The Federal Reserve probably will refrain from selling assets from its balance sheet over the next three to five years as the U.S. falls short of a return to full employment, according to Pacific Investment Management Co., manager of the world’s largest fixed income fund.
Writing in the company’s latest Secular Outlook, managing director Josh Thimons said Pimco expects the U.S. economy to grow in a range of 1.5 percent to 2.5 percent per year over the next three to five years. While the economy will benefit from such “pockets of strength” as increased energy output, it will be held back by an “unsustainable fiscal situation,” he said.

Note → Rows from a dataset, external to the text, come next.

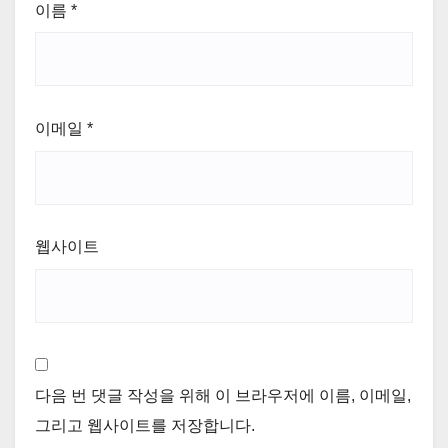
이름
*
이메일
*
웹사이트
다음 번 댓글 작성을 위해 이 브라우저에 이름, 이메일,
그리고 웹사이트를 저장합니다.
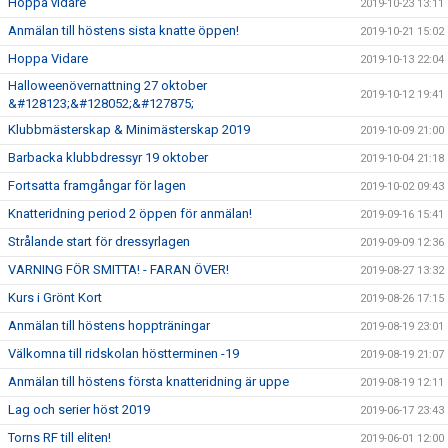
Hoppa vidare
2019-10-23 13:11
Anmälan till höstens sista knatte öppen!
2019-10-21 15:02
Hoppa Vidare
2019-10-13 22:04
Halloweenövernattning 27 oktober
2019-10-12 19:41
&#128123;&#128052;&#127875;
Klubbmästerskap & Minimästerskap 2019
2019-10-09 21:00
Barbacka klubbdressyr 19 oktober
2019-10-04 21:18
Fortsatta framgångar för lagen
2019-10-02 09:43
Knatteridning period 2 öppen för anmälan!
2019-09-16 15:41
Strålande start för dressyrlagen
2019-09-09 12:36
VARNING FÖR SMITTA! - FARAN ÖVER!
2019-08-27 13:32
Kurs i Grönt Kort
2019-08-26 17:15
Anmälan till höstens hoppträningar
2019-08-19 23:01
Välkomna till ridskolan höstterminen -19
2019-08-19 21:07
Anmälan till höstens första knatteridning är uppe
2019-08-19 12:11
Lag och serier höst 2019
2019-06-17 23:43
Torns RF till eliten!
2019-06-01 12:00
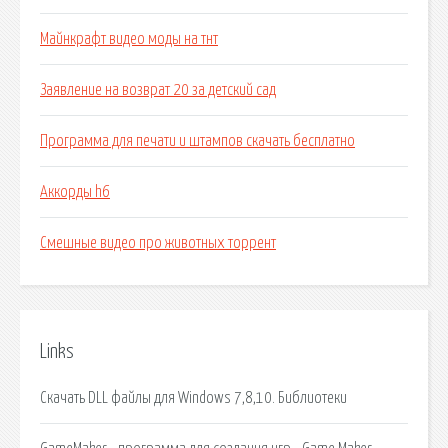
Майнкрафт видео моды на тнт
Заявление на возврат 20 за детский сад
Программа для печати и штампов скачать бесплатно
Аккорды h6
Смешные видео про животных торрент
Links
Скачать DLL файлы для Windows 7,8,10. Библиотеки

As the expansion continues in the coming years, the Fed will begin raising interest rates in a move toward “policy normalization,” Thimons said. The central bank’s target for the federal funds rate, the interest rate that commercial banks charge each other for overnight loans, currently stands near zero.
The Fed’s balance sheet though will “likely be elevated for years to come and the proactive sale of assets is unlikely” over the next three to five years, Thimons added.

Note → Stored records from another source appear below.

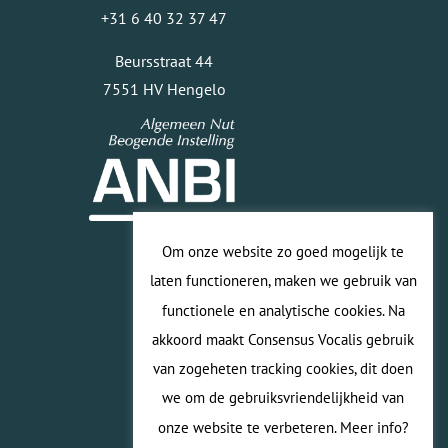
+31 6 40 32 37 47
Beursstraat 44
7551 HV Hengelo
Om onze website zo goed mogelijk te
laten functioneren, maken we gebruik van
functionele en analytische cookies. Na
akkoord maakt Consensus Vocalis gebruik
van zogeheten tracking cookies, dit doen
we om de gebruiksvriendelijkheid van
onze website te verbeteren. Meer info?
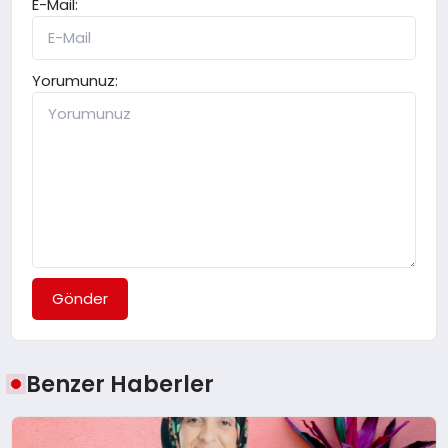
E-Mail:
Yorumunuz:
Gönder
Benzer Haberler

The central bank currently is buying $85 billion of debt per month in an effort to boost employment. The purchases have expanded Fed assets to about $3.4 trillion.
The Newport Beach, California-based Pimco has said it is shying away from risky investments because it sees a growing disconnect between the performances of financial markets and the global economy. Its Pimco Total Return Fund suffered the first client withdrawals since 2011 last month as global bond markets tumbled the most in nine years.
Thimons said the U.S. economy is “much further along the road to repair” than other developed nations. As such, the dollar may strengthen in the longer term against the currencies of other industrial nations, though it will probably weaken against those of faster-growing emerging markets, he said.
Writing in the same article to be posted today on Pimco’s website, executive vice president Lupin Rahman said the medium-term outlook for Latin America is “broadly constructive.”
“We expect overall Latin American growth to be in the 4 percent to 5 percent range and inflation to be relatively contained over the next three to five years,” she said.
Rahman singled out Colombia, Mexico and Peru as probable strong performers over that time frame.